Figure 2: Three Key Value Drivers for Risk Contracts
4. Develop a multi-year pro forma based on validated claims and cost data.
To demonstrate the actual impact of key initiatives, the pro forma will assess:
- Appropriate enrollment of current and prospective patients and members in the product optimally designed for their needs (e.g. Medicare Advantage vs. traditional Medicare; Medicaid or the other Affordable Care Act products).
- Optimal opportunities for high-risk member management, initially determining “impactable” members and high-risk member density mapping against available providers.
- Contracting opportunities to measurably improve payer STAR ratings based on improved quality and reporting, as well as provider aligned incentive programs; fee schedule and risk-adjusted capitated payment negotiation and reinsurance thresholds.
- Revenue enhancement initiatives, such as correct coding optimization, call management, formulary development and UM optimization.
- Facilitated member access to the most appropriate site of care, including initial empanelment to high-performing PCPs and specialty providers, reducing network leakage to non-system specialists, as well as e-consult availability for PCPs.
Leverage Granular Data and Analytics
Hospitals and health systems vary significantly in terms of geography, services and patient population, which creates the need for understanding the data at a local level. Rigorous data analytics evaluates the costs, risks and revenues based on proposed population characteristics, associated cost, savings opportunities and threats to profitability.

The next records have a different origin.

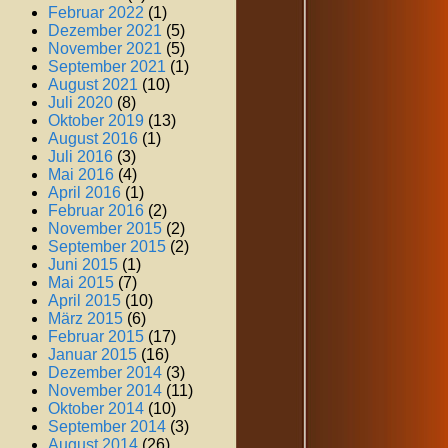
Februar 2022
(1)
Dezember 2021
(5)
November 2021
(5)
September 2021
(1)
August 2021
(10)
Juli 2020
(8)
Oktober 2019
(13)
August 2016
(1)
Juli 2016
(3)
Mai 2016
(4)
April 2016
(1)
Februar 2016
(2)
November 2015
(2)
September 2015
(2)
Juni 2015
(1)
Mai 2015
(7)
April 2015
(10)
März 2015
(6)
Februar 2015
(17)
Januar 2015
(16)
Dezember 2014
(3)
November 2014
(11)
Oktober 2014
(10)
September 2014
(3)
August 2014
(26)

Analytics will highlight short-term opportunities to fine-tune current FFS payments to incentivize reductions and utilization. Additionally, network leakage statistics provide the indicators of gaps in provider access and highlight referral patterns that can bleed finances with out-of-network hospitalizations, specialty care and home or community-based care.
The ultimate goal must be sustainable success in managing the dollars at-risk for defined populations. Deficiencies in operational, utilization and referral management, claims administration and clinical information technology will jeopardize well-intentioned population health strategies.
To that end, leadership should assess current management services organization (MSO) capabilities against what is necessary to profitably manage and administer a capitated population. Population health infrastructure build, including MSO services, new data systems and integration of health records with community care partners, must be phased in gradually to ease system transition.
Taking financial risk is complex – there is no one-size-fits-all approach. Moving deliberately but not immediately to downside risk in contracts allows providers and payers time to negotiate delegation of responsibility and adequate dollars to make the agreement attractive for both parties.
A robust roadmap based on rigorous data analytics and a cultural discipline around leveraging payer claims data to inform strategies is indispensable for long-term success.